At present self-interest trumps all other concerns. But in the new paradigm it is clear that an inherent morality operates, as described in Quantum Karma; and this makes enlightened self-interest the only rational approach to life. The ground is shifted because the basis of egoism is redefined. We are still egoistic, but the egoism operates with respect to an identity that includes all the world. As a result the principle of the high moral rules, altruism, becomes the elementary low moral rule, what one knows one has to conform to for one’s own good. And this way we get to go on living here.

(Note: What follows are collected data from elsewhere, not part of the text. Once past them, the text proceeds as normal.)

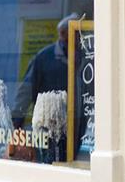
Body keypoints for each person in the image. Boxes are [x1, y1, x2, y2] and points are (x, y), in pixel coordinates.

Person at [10, 15, 78, 161]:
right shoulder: (44, 58)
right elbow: (25, 93)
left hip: (76, 128)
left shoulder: (82, 56)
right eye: (68, 33)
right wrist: (15, 127)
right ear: (63, 33)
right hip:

This seeds the vital change in human nature. We become selfish cooperators, selfishly altruistic. The logic of this is explained in Interactive Destiny and the subsidiary pages. With every member of the community, rich and poor, rooting for the success of all, there is a total transformation not only of the quality of life but also of the effectiveness of the community and of our race. Right now the human race is desperately in need of just such principles, a basis for an inherent and meaningful morality. We have booted out religion to free ourselves from irrational beliefs, but the baby is gone with the bath water, and the global culture is rabidly egoistic. The new understanding restores the humanistic principles as fundamental rules of the operation of reality, not just guidelines but essentials for life. This in turn produces a culture oriented towards support and cooperation, if not at first committed. The efficiencies are extraordinary. Resources flow naturally to where they are needed. At the same time the general recognition of the frail state of the ecosphere results in far greater respect being paid to maintenance, with self-imposed austerity and ecological efficiency being highly prized and admired. This is Human Being 2.0.